Recorded data section start

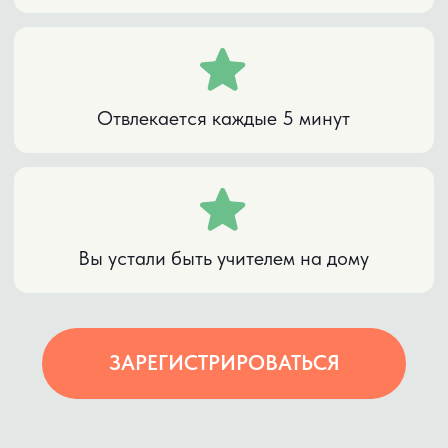
НА ПРАКТИКУМЕ ВЫ ПОЛУЧИТЕ
МЕТОДИКУ РАЗВИТИЯ НУЖНЫХ
НАВЫКОВ.
5 ДНЕЙ
, КОТОРЫЕ
НАУЧАТ ВАШЕГО
РЕБЁНКА УЧИТЬСЯ
БЕЗ ВАС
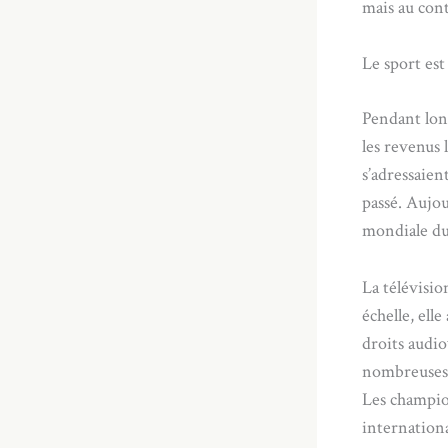
mais au cont
Le sport es
Pendant long
les revenus 
s’adressaien
passé. Aujou
mondiale du
La télévisio
échelle, ell
droits audio
nombreuses d
Les champio
internationa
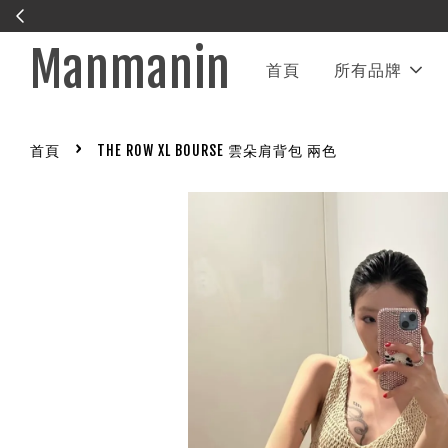
Manmanin
首頁
所有品牌
›
首頁
THE ROW XL BOURSE 雲朵肩背包 兩色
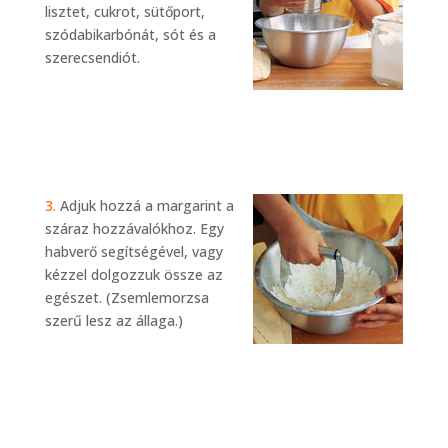
lisztet, cukrot, sütőport,
szódabikarbónát, sót és a
szerecsendiót.
3.
Adjuk hozzá a margarint a
száraz hozzávalókhoz. Egy
habverő segítségével, vagy
kézzel dolgozzuk össze az
egészet. (Zsemlemorzsa
szerű lesz az állaga.)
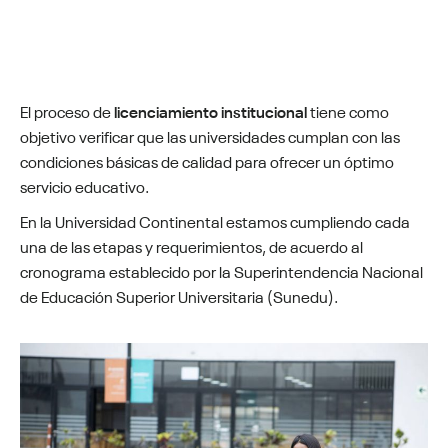
El proceso de
licenciamiento institucional
tiene como
objetivo verificar que las universidades cumplan con las
condiciones básicas de calidad para ofrecer un óptimo
servicio educativo.
En la Universidad Continental estamos cumpliendo cada
una de las etapas y requerimientos, de acuerdo al
cronograma establecido por la Superintendencia Nacional
de Educación Superior Universitaria (Sunedu).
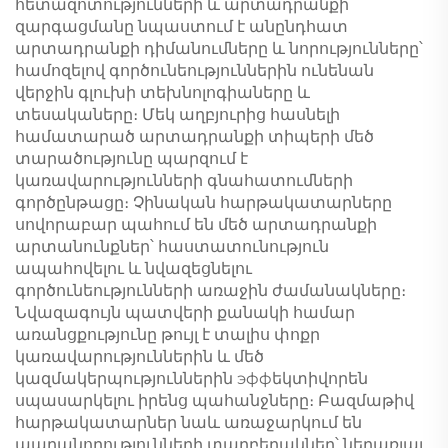
հետազոտությունների և արտադրանքի
զարգացմանը նպաստում է անընդհատ
արտադրանքի դիմանումները և նորությունները՝
համոզելով գործունեություններին ունենան
վերջին գլուխի տեխնոլոգիաները և
տեսակաները։ Մեկ աղբյուրից հասնելի
համատարած արտադրանքի տիպերի մեծ
տարածությունը պարզում է
կառավարությունների գնահատումների
գործընթացը։ Չինական հարթակատարները
սովորաբար պահում են մեծ արտադրանքի
արտանունքներ՝ հաստատունություն
ապահովելու և նվազեցնելու
գործունեությունների առաջին ժամանակները։
Նվազագույն պատվերի քանակի համար
առանցքությունը թույլ է տալիս փոքր
կառավարություններին և մեծ
կազմակերպություններին эффեկտիվորեն
սպասարկելու իրենց պահանջները։ Բազմաթիվ
հարթակատարներ նաև առաջարկում են
պարանորությունների տարբերակներ՝ ներառյալ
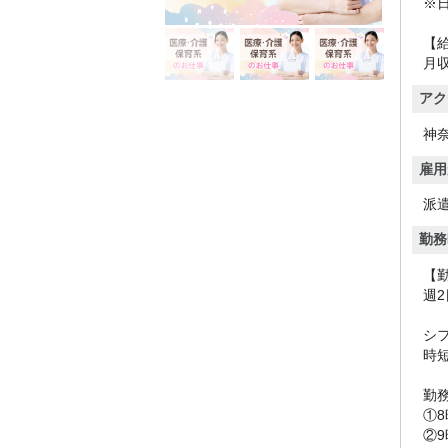
※
【
月収
アク
神
雇用
派
勤務
【
週2
シ
時
勤
①8
②9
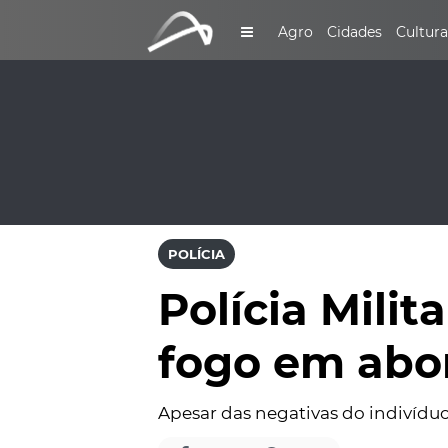
Agro
Cidades
Cultura
POLÍCIA
Polícia Mili
fogo em ab
Apesar das negativas do indivíduo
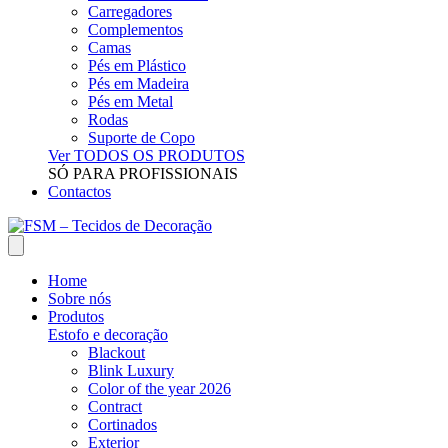
Carregadores
Complementos
Camas
Pés em Plástico
Pés em Madeira
Pés em Metal
Rodas
Suporte de Copo
Ver TODOS OS PRODUTOS
SÓ PARA PROFISSIONAIS
Contactos
Home
Sobre nós
Produtos
Estofo e decoração
Blackout
Blink Luxury
Color of the year 2026
Contract
Cortinados
Exterior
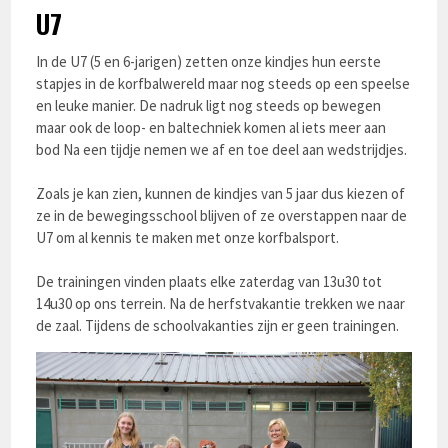
U7
In de U7 (5 en 6-jarigen) zetten onze kindjes hun eerste
stapjes in de korfbalwereld maar nog steeds op een speelse
en leuke manier. De nadruk ligt nog steeds op bewegen
maar ook de loop- en baltechniek komen al iets meer aan
bod Na een tijdje nemen we af en toe deel aan wedstrijdjes.
Zoals je kan zien, kunnen de kindjes van 5 jaar dus kiezen of
ze in de bewegingsschool blijven of ze overstappen naar de
U7 om al kennis te maken met onze korfbalsport.
De trainingen vinden plaats elke zaterdag van 13u30 tot
14u30 op ons terrein. Na de herfstvakantie trekken we naar
de zaal. Tijdens de schoolvakanties zijn er geen trainingen.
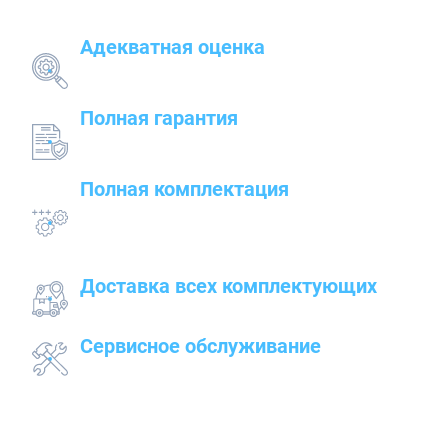
Адекватная оценка
поставленных задач и грамотный подбор
оборудования
Полная гарантия
на предлагаемые товары — от сварочного до
строительного оборудования
Полная комплектация
всего оборудования с проведением
подготовительных, пуско-наладочных и монтажных
работ
Доставка всех комплектующих
к месту работ
Сервисное обслуживание
закупленного оборудования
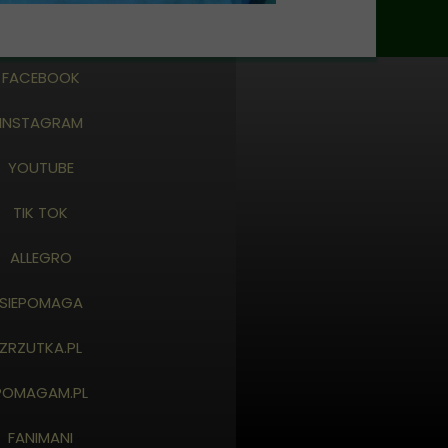
FACEBOOK
INSTAGRAM
YOUTUBE
TIK TOK
ALLEGRO
SIEPOMAGA
ZRZUTKA.PL
POMAGAM.PL
FANIMANI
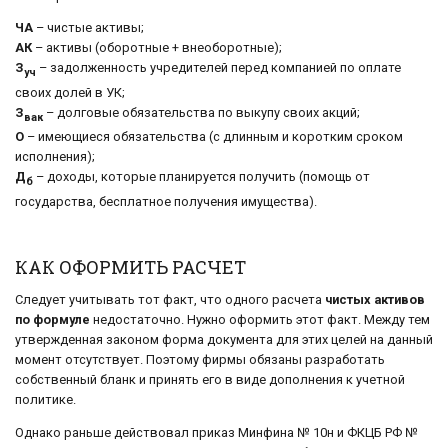
ЧА
– чистые активы;
АК
– активы (оборотные + внеоборотные);
З
– задолженность учредителей перед компанией по оплате
уч
своих долей в УК;
З
– долговые обязательства по выкупу своих акций;
вак
О
– имеющиеся обязательства (с длинным и коротким сроком
исполнения);
Д
– доходы, которые планируется получить (помощь от
б
государства, бесплатное получения имущества).
КАК ОФОРМИТЬ РАСЧЕТ
Следует учитывать тот факт, что одного расчета
чистых активов
по формуле
недостаточно. Нужно оформить этот факт. Между тем
утвержденная законом форма документа для этих целей на данный
момент отсутствует. Поэтому фирмы обязаны разработать
собственный бланк и принять его в виде дополнения к учетной
политике.
Однако раньше действовал приказ Минфина № 10н и ФКЦБ РФ №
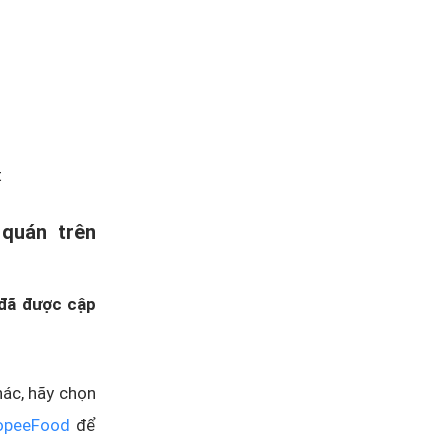
t
 quán trên
đã được cập
ác, hãy chọn
hopeeFood
để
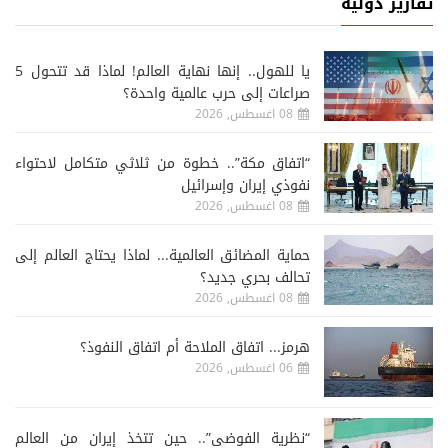
تقارير دولية
يا للهول.. إنها نهاية العالم! لماذا قد تتحول 5
صراعات إلى حرب عالمية واحدة؟
08 اغسطس, 2026
“اتفاق مكة”.. خطوة من ثلاثي متكامل لاحتواء
نفوذي إيران وإسرائيل
08 اغسطس, 2026
حماية المضائق العالمية... لماذا يحتاج العالم إلى
تحالف بحري جديد؟
08 اغسطس, 2026
هرمز... اتفاق الملاحة أم اتفاق النفوذ؟
06 اغسطس, 2026
“نظرية الفوضى”.. حين تتخذ إيران من العالم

Recorded data section end

Please copy the lines above exactly, starting at the line that holds "U7 om al kennis" and ending at the line that holds "Следует учитывать тот"; include both, but no pictures.

• _Response area_
U7 om al kennis te maken met onze korfbalsport.
De trainingen vinden plaats elke zaterdag van 13u30 tot
14u30 op ons terrein. Na de herfstvakantie trekken we naar
de zaal. Tijdens de schoolvakanties zijn er geen trainingen.
Адекватная оценка
поставленных задач и грамотный подбор
оборудования
Полная гарантия
на предлагаемые товары — от сварочного до
строительного оборудования
Полная комплектация
всего оборудования с проведением
подготовительных, пуско-наладочных и монтажных
работ
Доставка всех комплектующих
к месту работ
Сервисное обслуживание
закупленного оборудования
FACEBOOK
INSTAGRAM
YOUTUBE
TIK TOK
ALLEGRO
SIEPOMAGA
ZRZUTKA.PL
POMAGAM.PL
FANIMANI
ЧА
– чистые активы;
АК
– активы (оборотные + внеоборотные);
З
– задолженность учредителей перед компанией по оплате
уч
своих долей в УК;
З
– долговые обязательства по выкупу своих акций;
вак
О
– имеющиеся обязательства (с длинным и коротким сроком
исполнения);
Д
– доходы, которые планируется получить (помощь от
б
государства, бесплатное получения имущества).
КАК ОФОРМИТЬ РАСЧЕТ
Следует учитывать тот факт, что одного расчета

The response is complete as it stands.